APL 89 041103 (2006) reports on the formation of a frequency doubling ridge waveguide in a BBO crystal using implantation of helium ions and dry etching. The generation of a UV laser by FD a visible laser beam using the waveguide is also reported. The implanted helium ions form a thin layer a few micrometers below the top surface of the crystal which has a slightly lower refractive index than that of the crystal between the layer and the surface. The light is confined in the crystal between the top surface and the implanted layer. There are significant disadvantages to using implantation to form the waveguide. In particular, the refractive index contrast between the implanted layer and the BBO crystal is relatively weak, which means light can “leak” out of the waveguide, the BBO crystal between the implanted layer and the surface is damaged during the implantation process and this reduces the UV output power, and absorption losses for ultraviolet light with very short wavelength (e.g. wavelength less than 280 nm) tend to be high. The visible laser used with the waveguide in this prior art was a bulky and expensive industrial laser which is a further disadvantage of this method.

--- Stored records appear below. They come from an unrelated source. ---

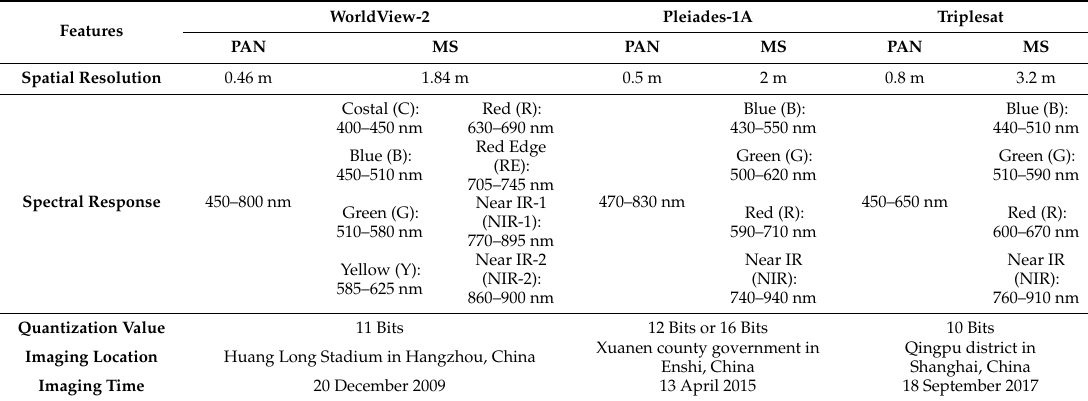
Table 1. Characteristics of three datasets used in this study.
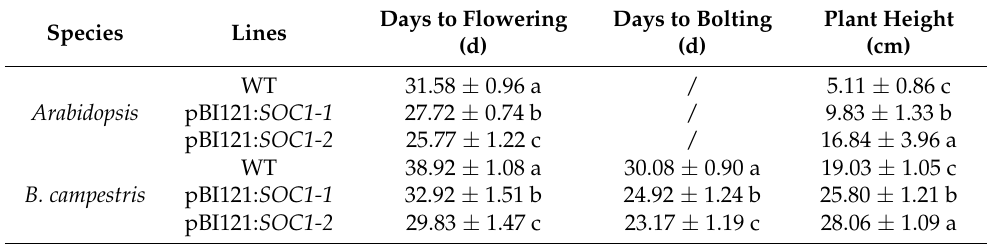
Table 1. Quantification of early bolting and flowering phenotypes in BcSOC1 transgenic lines. Days to Flowering Days to Bolting Plant Height Species Lines (d) (d) (cm) WT 31.58 ± 0.96 a / 5.11 ± 0.86 c Arabidopsis pBI121: SOC1-1 27.72 ± 0.74 b / 9.83 ± 1.33 b pBI121: SOC1-2 25.77 ± 1.22 c / B. campestris pBI121:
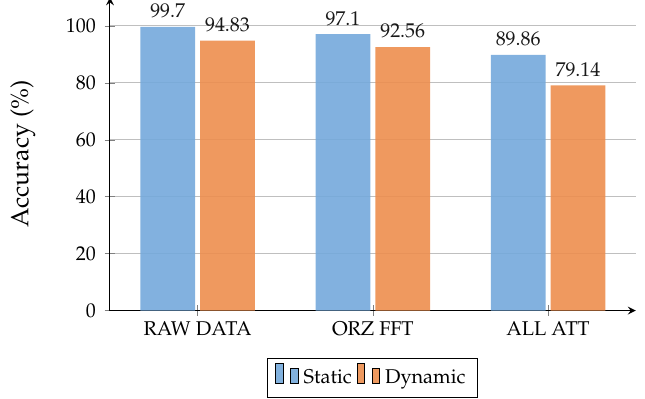
Figure 7. Comparison of best supervised models in static and dynamic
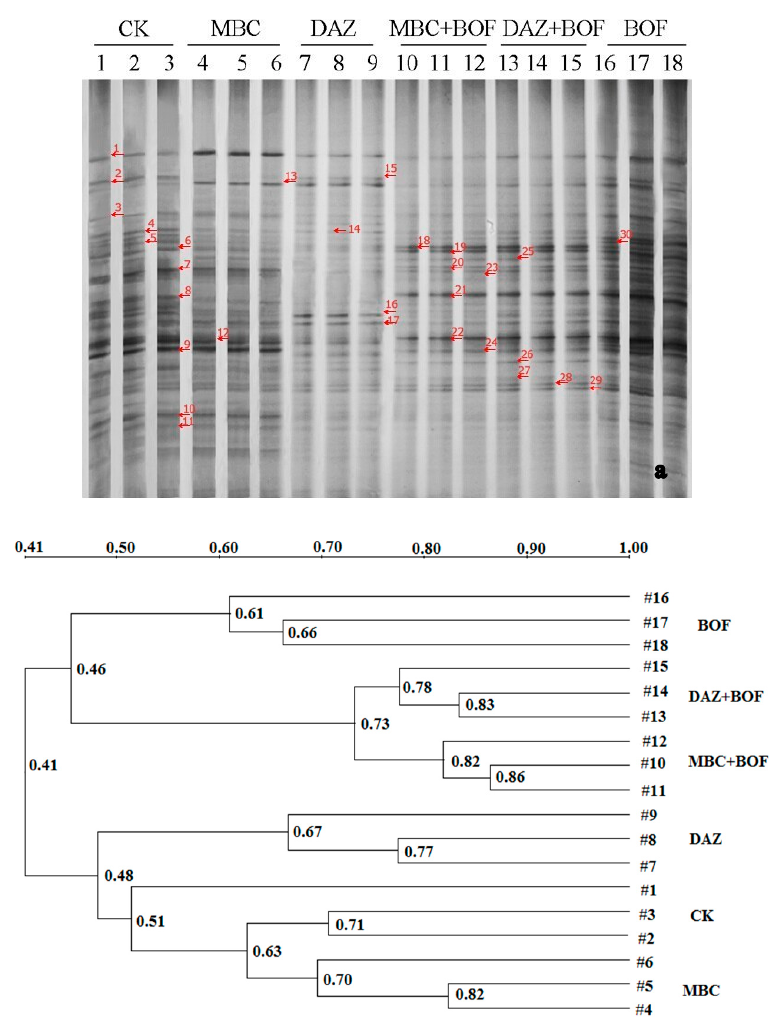
Figure 3. Cont. Figure 3.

The use of a lapping and polishing process to fabricate a thin film FD waveguide from a bulk crystal of non-linear optical material is described in two pieces of prior art. Deglinnocenti in PhD dissertation ETH No 17145 (2007) mentions that a thin film waveguide can be made by polishing down BBO crystals glued or optically mounted on fused silica substrate. This proposal neglects an important consideration in waveguide design—that of minimising optical absorption losses of the frequency-doubled light. An efficient waveguide requires that the materials surrounding the non-linear optical material core of the waveguide have low absorption of the light in the waveguide. Most materials are strongly absorbing of deep UV light (i.e. wavelengths shorter than 280 nm). In particular this is the case of the vast majority of glues and mounting materials which would be used to attach the BBO crystal to the fused silica substrate. Consequently, a BBO thin film fabricated according to the proposal in this prior art will have high absorption losses of the UV laser wavelength and therefore provide low efficiency. Furthermore, the absorption of the deep UV light will likely contribute to degradation of the material and result in a short lifetime of the waveguide component. U.S. Pat. No. 6,631,231 (Mizuuchi et al., Oct. 7, 2003) discloses an optical waveguide element made by gluing an FD crystal to a substrate and where the glue acts as a cladding region. No mention of BBO is made in this prior art nor is the generation of deep UV laser light.
U.S. Pat. No. 5,123,731 (Yoshinaga et al., Jun. 23, 1992) discloses a laser source that emits both a frequency doubled UV laser beam and another laser beam generated by a laser diode. The use of a frequency doubling waveguide is also disclosed. This prior art does not mention using a visible laser diode nor does it give any details on the construction method of the waveguide.